MONA LISA
- Les carnets d'Asclépios
- 21 juil. 2023
- 3 min de lecture
Dernière mise à jour : 8 mai 2024

Aujourd’hui c’est aux urgences gynécologiques que je suis affecté. Mon changement de vie passe par une remise à niveau. Après six années de bons et loyaux services à l’hôpital public, ce dernier a eu ma peau et je pars pour l’aventure de la médecine générale. N’ayant pratiqué qu’en médecine interne et médecine polyvalente, je dois me refamiliariser avec les jeunes patients et avec l’appareil féminin.
Ainsi, j’officie au service d’accueil non programmé de la gynécologie. Après un saignement lors du premier trimestre de grossesse, des vomissements gravidiques, des douleurs pelviennes, le service de pédiatrie nous adresse une jeune fille de quatorze ans.
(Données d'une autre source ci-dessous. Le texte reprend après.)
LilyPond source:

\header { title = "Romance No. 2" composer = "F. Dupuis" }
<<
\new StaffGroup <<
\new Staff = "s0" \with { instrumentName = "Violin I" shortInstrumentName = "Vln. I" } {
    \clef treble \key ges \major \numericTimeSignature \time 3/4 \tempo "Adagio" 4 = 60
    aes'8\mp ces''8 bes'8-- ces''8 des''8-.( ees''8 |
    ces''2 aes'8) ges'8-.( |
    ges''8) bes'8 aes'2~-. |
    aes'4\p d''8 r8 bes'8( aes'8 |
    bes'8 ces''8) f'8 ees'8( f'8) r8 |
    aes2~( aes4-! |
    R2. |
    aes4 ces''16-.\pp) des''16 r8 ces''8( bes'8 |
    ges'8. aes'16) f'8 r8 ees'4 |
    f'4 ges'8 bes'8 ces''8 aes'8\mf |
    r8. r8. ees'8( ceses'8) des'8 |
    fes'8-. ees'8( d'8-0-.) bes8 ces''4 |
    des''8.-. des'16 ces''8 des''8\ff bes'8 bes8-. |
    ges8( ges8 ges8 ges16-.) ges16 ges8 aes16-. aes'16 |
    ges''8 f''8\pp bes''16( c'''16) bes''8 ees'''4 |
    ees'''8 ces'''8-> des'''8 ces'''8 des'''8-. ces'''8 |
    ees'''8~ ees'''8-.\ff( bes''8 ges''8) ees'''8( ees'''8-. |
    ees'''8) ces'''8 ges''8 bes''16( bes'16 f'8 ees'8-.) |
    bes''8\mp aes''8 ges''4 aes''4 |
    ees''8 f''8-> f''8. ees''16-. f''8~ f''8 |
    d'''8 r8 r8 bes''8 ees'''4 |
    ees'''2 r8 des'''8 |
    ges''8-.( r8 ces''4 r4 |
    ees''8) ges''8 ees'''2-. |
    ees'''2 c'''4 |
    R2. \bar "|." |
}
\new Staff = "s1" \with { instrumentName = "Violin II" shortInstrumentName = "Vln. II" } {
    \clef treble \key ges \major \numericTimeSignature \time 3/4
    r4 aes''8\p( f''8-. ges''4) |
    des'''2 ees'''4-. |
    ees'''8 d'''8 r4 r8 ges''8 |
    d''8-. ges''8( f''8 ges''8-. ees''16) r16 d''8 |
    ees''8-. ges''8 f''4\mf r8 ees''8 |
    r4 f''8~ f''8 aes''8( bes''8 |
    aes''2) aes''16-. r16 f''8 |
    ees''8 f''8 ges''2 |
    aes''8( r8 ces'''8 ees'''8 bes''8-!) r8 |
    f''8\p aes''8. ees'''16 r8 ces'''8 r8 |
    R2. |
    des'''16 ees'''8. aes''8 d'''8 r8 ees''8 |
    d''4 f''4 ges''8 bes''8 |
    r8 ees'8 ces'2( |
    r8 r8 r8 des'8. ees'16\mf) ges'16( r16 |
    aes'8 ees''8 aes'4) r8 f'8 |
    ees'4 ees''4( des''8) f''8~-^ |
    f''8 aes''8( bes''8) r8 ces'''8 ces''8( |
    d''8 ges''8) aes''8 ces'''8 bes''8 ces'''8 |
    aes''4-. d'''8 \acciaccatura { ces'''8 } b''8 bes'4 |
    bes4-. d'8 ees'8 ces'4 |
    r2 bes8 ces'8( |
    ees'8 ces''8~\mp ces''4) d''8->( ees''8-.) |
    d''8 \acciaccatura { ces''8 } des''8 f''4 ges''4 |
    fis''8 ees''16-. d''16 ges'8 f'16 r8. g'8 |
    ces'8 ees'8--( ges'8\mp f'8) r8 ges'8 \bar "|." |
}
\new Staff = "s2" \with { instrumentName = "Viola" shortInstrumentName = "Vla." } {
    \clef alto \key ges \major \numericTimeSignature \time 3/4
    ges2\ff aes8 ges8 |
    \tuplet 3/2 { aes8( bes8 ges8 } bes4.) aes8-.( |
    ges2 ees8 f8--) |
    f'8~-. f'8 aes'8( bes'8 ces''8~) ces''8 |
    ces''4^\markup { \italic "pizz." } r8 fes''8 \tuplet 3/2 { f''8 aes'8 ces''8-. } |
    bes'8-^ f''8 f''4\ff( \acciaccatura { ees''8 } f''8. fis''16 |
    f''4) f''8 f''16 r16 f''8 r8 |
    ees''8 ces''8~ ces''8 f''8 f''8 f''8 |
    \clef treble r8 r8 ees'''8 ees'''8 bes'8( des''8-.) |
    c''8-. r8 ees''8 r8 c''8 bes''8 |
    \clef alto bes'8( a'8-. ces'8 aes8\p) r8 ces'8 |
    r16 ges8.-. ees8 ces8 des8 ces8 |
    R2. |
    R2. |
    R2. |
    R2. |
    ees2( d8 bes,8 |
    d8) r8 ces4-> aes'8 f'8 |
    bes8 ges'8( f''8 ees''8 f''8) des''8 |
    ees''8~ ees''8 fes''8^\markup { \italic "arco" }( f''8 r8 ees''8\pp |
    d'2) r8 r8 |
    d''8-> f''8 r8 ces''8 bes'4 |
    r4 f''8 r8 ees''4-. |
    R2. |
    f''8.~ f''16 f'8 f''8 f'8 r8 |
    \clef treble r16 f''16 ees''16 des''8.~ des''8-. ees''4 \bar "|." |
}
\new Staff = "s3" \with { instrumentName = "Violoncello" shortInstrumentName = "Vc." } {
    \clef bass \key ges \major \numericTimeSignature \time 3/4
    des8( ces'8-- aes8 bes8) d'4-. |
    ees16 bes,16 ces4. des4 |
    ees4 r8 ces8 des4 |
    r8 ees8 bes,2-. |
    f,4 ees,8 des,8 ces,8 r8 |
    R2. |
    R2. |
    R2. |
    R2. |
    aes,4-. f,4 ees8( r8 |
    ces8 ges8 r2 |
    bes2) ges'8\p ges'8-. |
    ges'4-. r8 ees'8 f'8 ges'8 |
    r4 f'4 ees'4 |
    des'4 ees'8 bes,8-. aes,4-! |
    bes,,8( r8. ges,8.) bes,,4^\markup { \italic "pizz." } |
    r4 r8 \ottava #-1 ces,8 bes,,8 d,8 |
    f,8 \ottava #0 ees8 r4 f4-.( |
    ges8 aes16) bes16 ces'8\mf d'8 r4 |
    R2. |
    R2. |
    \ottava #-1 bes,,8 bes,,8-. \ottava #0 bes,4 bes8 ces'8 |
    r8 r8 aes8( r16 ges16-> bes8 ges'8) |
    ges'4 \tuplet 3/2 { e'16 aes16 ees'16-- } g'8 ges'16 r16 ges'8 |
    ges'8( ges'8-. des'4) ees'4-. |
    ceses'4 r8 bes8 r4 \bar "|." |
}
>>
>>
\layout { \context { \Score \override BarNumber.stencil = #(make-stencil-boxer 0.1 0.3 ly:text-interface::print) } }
Le motif de leur demande est la pose d’un implant contraceptif.
Cette jeune femme arrive dans notre salle d’examen. Elle semble intimidée par le geste à venir. Elle a les yeux pétillants d’une enfant dans le corps d’une presque adulte. Je suis stupéfait par son apparence candide. Brune, de visage oblong, ses yeux d’un noir profond interpellent par la lumière qui en émane. Elle s’installe toute de noir vêtue et éclaire la pièce par son franc sourire omniprésent.
Après une brève introduction nous l’installons sur le fauteuil de torture. Pendant que ma collègue prépare le matériel, j’essaie de la divertir en faisant la conversation.
Elle habite dans l’est de la France depuis sa naissance mais rêve d’aller vivre dans le sud. Elle a connu Perpignan, Marseille et Sète. Elle est fascinée par la mer, le soleil et la culture méditerranéenne.
Nous discutons des joutes que j’ai eu la chance de suivre il y a quelques années dans la ville occitane. La puissance de l’impact des lances contre les boucliers envoyant avec force les guerriers d’un soir au fond du canal qui traverse la ville.
Elle me confie que sa ville de cœur reste la cité phocéenne. Son vieux port, son caractère multiculturel et populaire ont eu raison de la jeune Franc-comtoise. Le geste commence et je maintien l’échange. Elle est très anxieuse, le montre avec une pointe de théâtral. Point de doute, c’est une fille du sud. Je poursuis ma diversion à but antalgique et le geste se déroule sans grande difficulté.
Avant de sortir elle a rigolé et fait des blagues d’adolescente. Sa manière de vivre l’instant en étant plus tout à fait une enfant et pas encore une adulte. Elle a ainsi pu regagner le service qui nous l’avait confiée.
Vous vous demandez surement pourquoi je vous rapporte cette histoire qui n’a rien d’extraordinaire.
Tout simplement parce que cette pose d’implant n’avait rien de banale. Elle a été recommandée par l’équipe de pédiatrie suite à son motif d’hospitalisation. Cette jeune femme avait contracté deux infections sexuellement transmissibles suite à des rapports non protégés qu’elle avait eu dans le cadre d’actes de prostitution. Cette patiente encore empreinte de l’innocence de son âge avait été enrôlée via des réseaux sociaux dans un réseau de proxénétisme pour mineure. Elle était ainsi vendue à des hommes sans scrupules qui lui avaient volée sa candeur en échange d’une chlamydia et d’un gonocoque. J’ai été surpris par le contraste de cette adolescente pétillante, souriante avec des rêves plein la tête et l’horreur dont elle a été victime.
On ne se rend compte de la misère de notre société que lorsqu’on la côtoie.
Je pense beaucoup à elle depuis cette consultation. J’espère profondément qu’elle saura trouver sa place au soleil, celle à laquelle nous aspirons tous, cet endroit qui nettoie nos plaies et nous aide à trouver le repos et la paix.